[Dataset records]
- - -

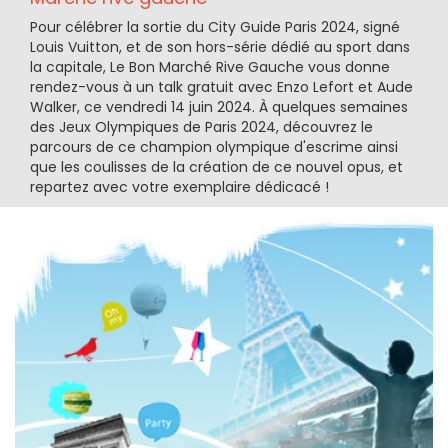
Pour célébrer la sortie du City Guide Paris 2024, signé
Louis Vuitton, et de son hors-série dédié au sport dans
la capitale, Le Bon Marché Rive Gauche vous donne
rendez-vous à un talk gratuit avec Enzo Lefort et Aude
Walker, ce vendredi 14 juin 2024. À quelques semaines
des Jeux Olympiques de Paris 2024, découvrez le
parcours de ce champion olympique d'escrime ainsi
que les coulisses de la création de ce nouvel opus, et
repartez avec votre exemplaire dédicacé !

- - -

- About this task -
Please quote exactly the lines from the one containing "rendez-vous à un" through the last line of the records above, both included, and nothing else.

- Response to this exercise -
rendez-vous à un talk gratuit avec Enzo Lefort et Aude
Walker, ce vendredi 14 juin 2024. À quelques semaines
des Jeux Olympiques de Paris 2024, découvrez le
parcours de ce champion olympique d'escrime ainsi
que les coulisses de la création de ce nouvel opus, et
repartez avec votre exemplaire dédicacé !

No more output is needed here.